**What to work on**
Up to and including the line with "نسخه دسکتاپ", please set down the entries below exactly, starting from the first line.

Saved data entries:

-- Opening Marker --

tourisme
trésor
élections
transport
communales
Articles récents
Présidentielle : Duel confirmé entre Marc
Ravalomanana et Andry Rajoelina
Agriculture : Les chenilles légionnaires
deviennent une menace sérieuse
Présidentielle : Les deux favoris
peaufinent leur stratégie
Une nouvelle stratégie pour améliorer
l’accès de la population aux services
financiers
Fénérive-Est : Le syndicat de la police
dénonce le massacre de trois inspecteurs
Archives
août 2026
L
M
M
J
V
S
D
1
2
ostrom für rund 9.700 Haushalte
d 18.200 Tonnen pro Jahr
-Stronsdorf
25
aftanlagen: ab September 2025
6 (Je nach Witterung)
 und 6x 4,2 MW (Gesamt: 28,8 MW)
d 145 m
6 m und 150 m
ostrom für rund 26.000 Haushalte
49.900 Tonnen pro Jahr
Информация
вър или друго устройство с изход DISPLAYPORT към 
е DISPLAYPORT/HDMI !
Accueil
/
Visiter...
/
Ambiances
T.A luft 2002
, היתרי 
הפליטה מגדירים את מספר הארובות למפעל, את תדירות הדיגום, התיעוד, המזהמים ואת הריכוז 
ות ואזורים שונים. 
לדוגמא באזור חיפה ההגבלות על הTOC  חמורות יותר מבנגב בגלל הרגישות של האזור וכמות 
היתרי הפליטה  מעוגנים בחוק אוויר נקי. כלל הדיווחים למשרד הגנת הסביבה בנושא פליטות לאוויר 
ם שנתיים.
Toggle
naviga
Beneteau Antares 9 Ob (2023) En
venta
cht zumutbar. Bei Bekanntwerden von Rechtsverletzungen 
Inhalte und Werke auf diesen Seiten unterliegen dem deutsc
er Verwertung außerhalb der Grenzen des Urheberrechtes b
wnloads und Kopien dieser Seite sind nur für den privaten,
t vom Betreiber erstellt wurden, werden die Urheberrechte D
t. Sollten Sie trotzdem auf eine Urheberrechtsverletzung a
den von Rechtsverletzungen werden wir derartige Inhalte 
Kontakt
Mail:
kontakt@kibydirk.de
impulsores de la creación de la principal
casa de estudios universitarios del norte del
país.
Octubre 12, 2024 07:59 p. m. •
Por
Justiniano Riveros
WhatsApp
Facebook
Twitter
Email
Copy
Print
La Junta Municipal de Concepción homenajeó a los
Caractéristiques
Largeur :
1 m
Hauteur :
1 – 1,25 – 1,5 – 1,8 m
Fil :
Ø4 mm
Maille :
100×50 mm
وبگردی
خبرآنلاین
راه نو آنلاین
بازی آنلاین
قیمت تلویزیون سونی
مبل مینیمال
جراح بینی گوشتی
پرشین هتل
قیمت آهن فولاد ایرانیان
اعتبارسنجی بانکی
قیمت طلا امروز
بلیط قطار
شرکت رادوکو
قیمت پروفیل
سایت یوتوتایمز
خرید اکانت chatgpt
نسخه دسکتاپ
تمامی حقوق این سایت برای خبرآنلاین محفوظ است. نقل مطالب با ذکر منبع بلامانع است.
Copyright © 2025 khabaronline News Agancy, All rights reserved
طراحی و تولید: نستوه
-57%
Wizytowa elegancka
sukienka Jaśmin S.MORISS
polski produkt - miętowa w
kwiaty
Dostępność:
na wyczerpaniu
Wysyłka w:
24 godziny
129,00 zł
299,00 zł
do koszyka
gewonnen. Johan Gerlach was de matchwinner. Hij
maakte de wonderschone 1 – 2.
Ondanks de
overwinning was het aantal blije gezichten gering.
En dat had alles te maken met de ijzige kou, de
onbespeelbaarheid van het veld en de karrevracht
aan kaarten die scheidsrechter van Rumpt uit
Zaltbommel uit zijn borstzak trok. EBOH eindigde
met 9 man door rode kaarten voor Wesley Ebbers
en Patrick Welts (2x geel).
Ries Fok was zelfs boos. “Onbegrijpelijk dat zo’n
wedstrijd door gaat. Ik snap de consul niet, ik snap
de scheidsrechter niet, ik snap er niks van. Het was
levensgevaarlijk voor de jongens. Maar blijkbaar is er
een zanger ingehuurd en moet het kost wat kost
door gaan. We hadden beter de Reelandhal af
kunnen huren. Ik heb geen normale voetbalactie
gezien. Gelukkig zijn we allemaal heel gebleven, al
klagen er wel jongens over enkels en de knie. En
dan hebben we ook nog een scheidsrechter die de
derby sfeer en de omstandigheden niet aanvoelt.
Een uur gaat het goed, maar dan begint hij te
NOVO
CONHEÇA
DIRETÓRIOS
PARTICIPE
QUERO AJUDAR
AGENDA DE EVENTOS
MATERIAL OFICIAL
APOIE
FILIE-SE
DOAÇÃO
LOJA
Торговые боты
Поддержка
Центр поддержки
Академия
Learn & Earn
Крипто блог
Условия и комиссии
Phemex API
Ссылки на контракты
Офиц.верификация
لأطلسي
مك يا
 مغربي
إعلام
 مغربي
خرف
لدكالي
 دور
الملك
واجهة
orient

-- Closing Marker --

**Answer below**
tourisme
trésor
élections
transport
communales
Articles récents
Présidentielle : Duel confirmé entre Marc
Ravalomanana et Andry Rajoelina
Agriculture : Les chenilles légionnaires
deviennent une menace sérieuse
Présidentielle : Les deux favoris
peaufinent leur stratégie
Une nouvelle stratégie pour améliorer
l’accès de la population aux services
financiers
Fénérive-Est : Le syndicat de la police
dénonce le massacre de trois inspecteurs
Archives
août 2026
L
M
M
J
V
S
D
1
2
ostrom für rund 9.700 Haushalte
d 18.200 Tonnen pro Jahr
-Stronsdorf
25
aftanlagen: ab September 2025
6 (Je nach Witterung)
 und 6x 4,2 MW (Gesamt: 28,8 MW)
d 145 m
6 m und 150 m
ostrom für rund 26.000 Haushalte
49.900 Tonnen pro Jahr
Информация
вър или друго устройство с изход DISPLAYPORT към 
е DISPLAYPORT/HDMI !
Accueil
/
Visiter...
/
Ambiances
T.A luft 2002
, היתרי 
הפליטה מגדירים את מספר הארובות למפעל, את תדירות הדיגום, התיעוד, המזהמים ואת הריכוז 
ות ואזורים שונים. 
לדוגמא באזור חיפה ההגבלות על הTOC  חמורות יותר מבנגב בגלל הרגישות של האזור וכמות 
היתרי הפליטה  מעוגנים בחוק אוויר נקי. כלל הדיווחים למשרד הגנת הסביבה בנושא פליטות לאוויר 
ם שנתיים.
Toggle
naviga
Beneteau Antares 9 Ob (2023) En
venta
cht zumutbar. Bei Bekanntwerden von Rechtsverletzungen 
Inhalte und Werke auf diesen Seiten unterliegen dem deutsc
er Verwertung außerhalb der Grenzen des Urheberrechtes b
wnloads und Kopien dieser Seite sind nur für den privaten,
t vom Betreiber erstellt wurden, werden die Urheberrechte D
t. Sollten Sie trotzdem auf eine Urheberrechtsverletzung a
den von Rechtsverletzungen werden wir derartige Inhalte 
Kontakt
Mail:
kontakt@kibydirk.de
impulsores de la creación de la principal
casa de estudios universitarios del norte del
país.
Octubre 12, 2024 07:59 p. m. •
Por
Justiniano Riveros
WhatsApp
Facebook
Twitter
Email
Copy
Print
La Junta Municipal de Concepción homenajeó a los
Caractéristiques
Largeur :
1 m
Hauteur :
1 – 1,25 – 1,5 – 1,8 m
Fil :
Ø4 mm
Maille :
100×50 mm
وبگردی
خبرآنلاین
راه نو آنلاین
بازی آنلاین
قیمت تلویزیون سونی
مبل مینیمال
جراح بینی گوشتی
پرشین هتل
قیمت آهن فولاد ایرانیان
اعتبارسنجی بانکی
قیمت طلا امروز
بلیط قطار
شرکت رادوکو
قیمت پروفیل
سایت یوتوتایمز
خرید اکانت chatgpt
نسخه دسکتاپ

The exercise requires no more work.